Norman Halsall

Aversion to gardening

Whomever said “You are closer to God in a garden, than anywhere else on earth” has obviously never been locked in mortal combat with my wife’s agonisingly venomous rose thorns, nor our neighbours’ rampantly expansionist ivy.
I am convinced that a memo has been passed around the horticultural kingdom, with my name, and possibly photograph, emblazoned on it, because they all seem to want to trip, scratch or clonk me on the head whenever I am in close proximity.



Caribbean Connection

I really don’t know how it all started, this infatuation with the Caribbean islands.
We were living in Breda, The Netherlands, when we first became involved.
Shirley, my wife and I had developed a system of ‘mass producing’ hand airbrushed tee shirts and kimonos, selling them primarily to large, prestigious department stores in Holland, Belgium and the UK.
The problem was that when we started to get interest from stores in the USA, they expected us to deliver thousands of garments in a very short time.
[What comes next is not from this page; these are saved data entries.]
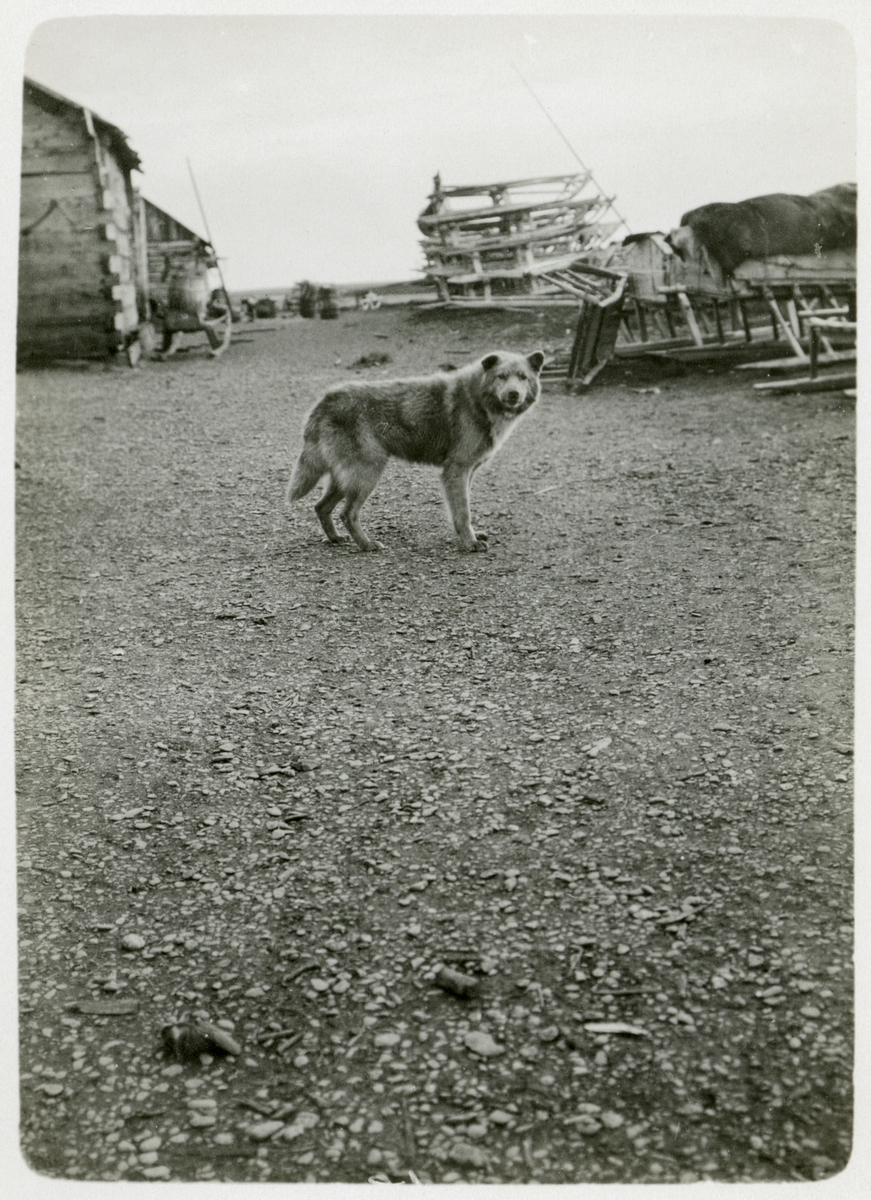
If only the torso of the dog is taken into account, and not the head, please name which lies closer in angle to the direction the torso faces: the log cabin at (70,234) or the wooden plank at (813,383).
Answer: the wooden plank

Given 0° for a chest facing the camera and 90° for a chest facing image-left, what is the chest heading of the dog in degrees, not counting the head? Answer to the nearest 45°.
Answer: approximately 270°

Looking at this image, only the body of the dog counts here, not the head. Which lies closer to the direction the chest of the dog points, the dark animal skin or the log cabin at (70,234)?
the dark animal skin

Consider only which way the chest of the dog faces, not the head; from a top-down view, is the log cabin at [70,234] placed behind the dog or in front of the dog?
behind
Two of us working frantically in our apartment’s back room could not hope to produce anything like that number.
So, on the advice of friends, off I went to Haiti, armed with a case-full of airbrushes and air hoses, to interview prospective artists and set up a production facility, in partnership with a Dutch expat who had a small factory there.
My arrival coincided with mass protests and the coup which ousted president Baby Doc Duvalier. My travelling companion and I escaped in the last two seats of the very last flight out of Haiti.
And still I returned to the Caribbean!

Our eldest son, Justin, bears the somewhat dubious honour of completing over 20 individual flights, before his 1st birthday
– mainly between West Indian islands.

We attempted to set up business links with the Caribbean, either finding products manufactured there which we could sell in Europe, or create our own products to sell throughout the Islands.
One time we created ‘Tropic Island Treasures’, three flavours of coconut and vanilla soap, manufactured by a prominent German company. Unfortunately the minimum order was 10,000 per flavour, and the only order we received was for 12 bars “to try”

My Grandad

Was an Inventor with a remarkably vivid imagination.

He and a friend had invented a ‘collision avoidance’ device which stopped 2 railway engines, traveling on a collision course, from hitting each other. They were so convinced of its effectiveness, that they each offered to stand on the front of a locomotive, and have them run towards each other on the same line. The railway company declined!

I remember my mum telling me about an inventors’ exhibition her dad took her to as a child.
On stage was a man wearing a pair of spectacles – with windshield wipers!
The audience of fellow inventors cheered and applauded such a wonderful idea.
Then the man turned around, and on his back hung a most remarkable machine – a confusing array of levers, cogs and cables, all spinning and clunking and whirring to activate the windshield wiper blades.
Ah, what inspiration!!


My Mum

Often spoke to us in stories. Rather than question we children about something, or attempt to explain something salient, she would often start with something like, “You know, when I was a girl…” and go on with some meaningful anecdote intended to make her point.
It was she who told me many ‘granddad the inventor’ stories, and she told them so vividly that I can still clearly picture some of them now.


My Dad

Suffered from a sense of humour. There was rarely a smile or laugh, or silly remark far from his lips.
With his love for inspirational songs, he was a member of a local ‘Male Voice Praise’ choir. It was he who took me along faithfully to the rehearsals, performances and choir festivals. In the latter, we were part of massed choirs drawn from the whole country, singing in city auditoriums to audiences of several thousand.
Perhaps it is these experiences that taught me to feel completely at home on stage, especially in front of large audiences. 
Conversely, I really don’t do very well at parties or chatting with just a few people (just so you know!).